- CRITTER TALK
- NEWS I FIND INTERESTING
Now, as an ardent ‘Brexiteer,’ one of those who wanted to leave the Union are called, I voted to remain in the EU. I did this primarily as my daughter and her partner who are, not surprisingly, younger than me, wanted to remain. I discovered with only a modicum of research that the vast majority of young people wished to remain.
I therefore sacrificed my democratic right to vote the way I wanted and voted for the future the young people wanted.
Any suggestion that I voted against my true desire just so I could be a contrary bastard might also have a degree of truth about it.
Anyway, much to my surprise and former Prime Minister David Cameron’s surprise – having something in common with him is quite worrying to me – Britain or, if you prefer, The United Kingdom, voted to leave.
Since then not a great deal of any consequence has happened other than current Prime Minister, Theresa May, has continually insisted that ‘Brexit means Brexit’, which is fine and dandy except nobody actually knows precisely what ‘Brexit’ means – other than it means ‘Brexit’ but we don’t know what that means. It is an invented word that has yet to appear in The Oxford Concise Dictionary.
With me so far? Jolly good.
There are politicians and others frequently waffling on about both ‘hard’ and ‘soft’ Brexits.
Personally, being a red blooded male the term ‘Hard Brexit’ sounds far more virile than ‘Soft Brexit’ which sounds like the entire country may need a large dose of Viagra.
There are clear positives regarding Britain’s decision to leave The European Union. Said decision has upset the French and Germans for one thing.
I mean to say, what is the point of France and Germany if we can’t upset them on a regular basis. It’s just too much fun to not do it.

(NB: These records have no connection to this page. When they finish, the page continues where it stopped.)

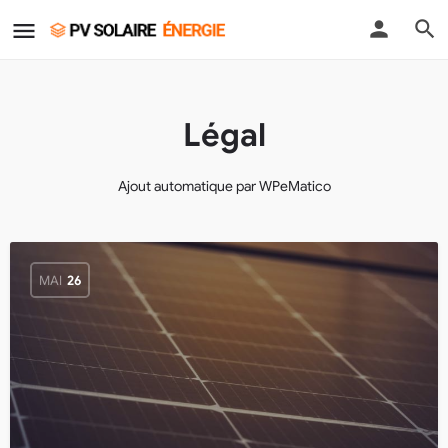
Légal
Ajout automatique par WPeMatico
MAI
26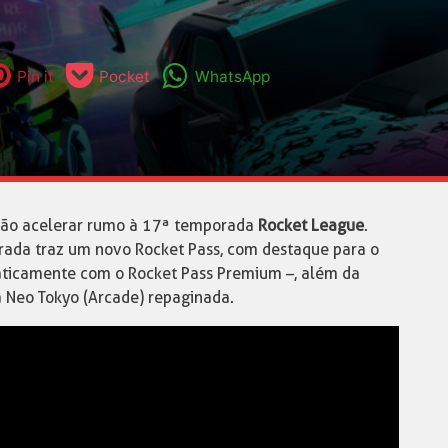
Pin it
Pocket
WhatsApp
rão acelerar rumo à 17ª temporada
Rocket League
.
orada traz um novo Rocket Pass, com destaque para o
ticamente com o Rocket Pass Premium –, além da
 Neo Tokyo (Arcade) repaginada.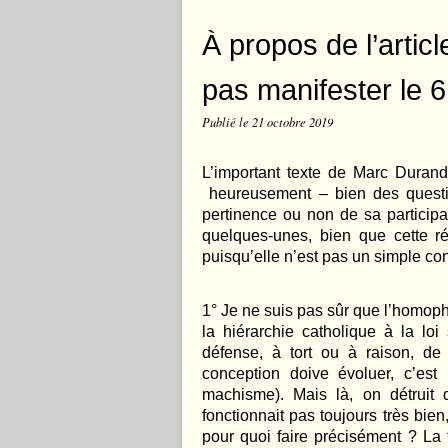
À propos de l’artic
pas manifester le 6
Publié le
21 octobre 2019
L’important texte de Marc Duran
heureusement – bien des questio
pertinence ou non de sa participa
quelques-unes, bien que cette ré
puisqu’elle n’est pas un simple con
1
°
Je ne suis pas sû
r que l
’homopho
la hiérarchie catholique à la loi
défense, à tort ou à raison, de
conception doive évoluer, c’es
machisme). Mais là, on détruit 
fonctionnait pas toujours très bien
pour quoi faire précisément ? La f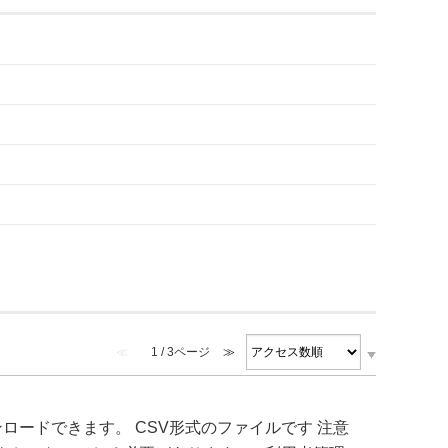
≪
1 / 3ページ
≫
ードできます。 CSV形式のファイルです 注意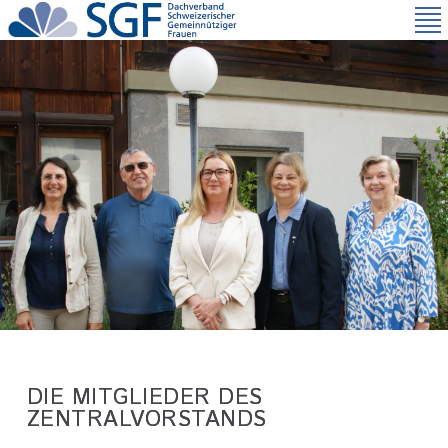
Direkt
zum
Inhalt
DIE MITGLIEDER DES
ZENTRALVORSTANDS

Until recently, or to be accurate, precisely now as I type and wonder where the hell I am going here, it has suddenly dawned on me that Great Britain and America have possibly even more in common now than they have ever had.
America has Trump and has no idea what is going to happen next.
Britain has ‘Brexit’ and has no idea what is going to happen next.
I am typing at my PC and have no idea what I am going to say next.
As far as I can gather – and, yes, I know given my simplistic way of looking at things what I can gather is often very little – Britain has the choice of –
‘Hard Brexit’ which, in a nutshell, seems to be a kind of :
“Right European Union. Piss off and no you aren’t having any money off us and see this middle finger? It’s for you”
or ‘Soft Brexit’ which, in a nutshell, seems to be a kind of :
“Oh dear European Union, it’s all a mistake, don’t blame us blame the people and here’s 50 kazillion dollar / pounds and please don’t hate us”
Well, I did say in a nutshell.
Over in America meanwhile there is Trump.
Will he be impeached? Is he a Russian agent? Will he build a wall on the Mexican border? Will he blow up North Korea or, possibly, Australia in the mistaken belief it is North Korea?
So you see, Britain and America have an incredible amount in common quite simply because none of us have a bloody clue where our respective countries are heading or whether the outcome will be hard or soft.
All I can shed onto our current mystifying circumstances is this.
If I come to the USA and meet Jennifer Aniston my reaction will have nothing what so ever to do with a ‘Hard Brexit’ albeit I will be pleased to see her.
In the meantime as Britain ponders what the hell is going to happen and America likewise, may I suggest that we enter Ostrich mode, chill the hell out, drink lots of beer and let Hard Brexit, Trump, North Korea, Soft Brexit, Mexican Walls and Russian spies within or without The White House just get on with it.
We’re the ‘little people’ so we might as well just get drunk and, frankly, fuck ’em all as they will all assuredly fuck us – which, with the exception of me and Jennifer Aniston – is a dead certainty.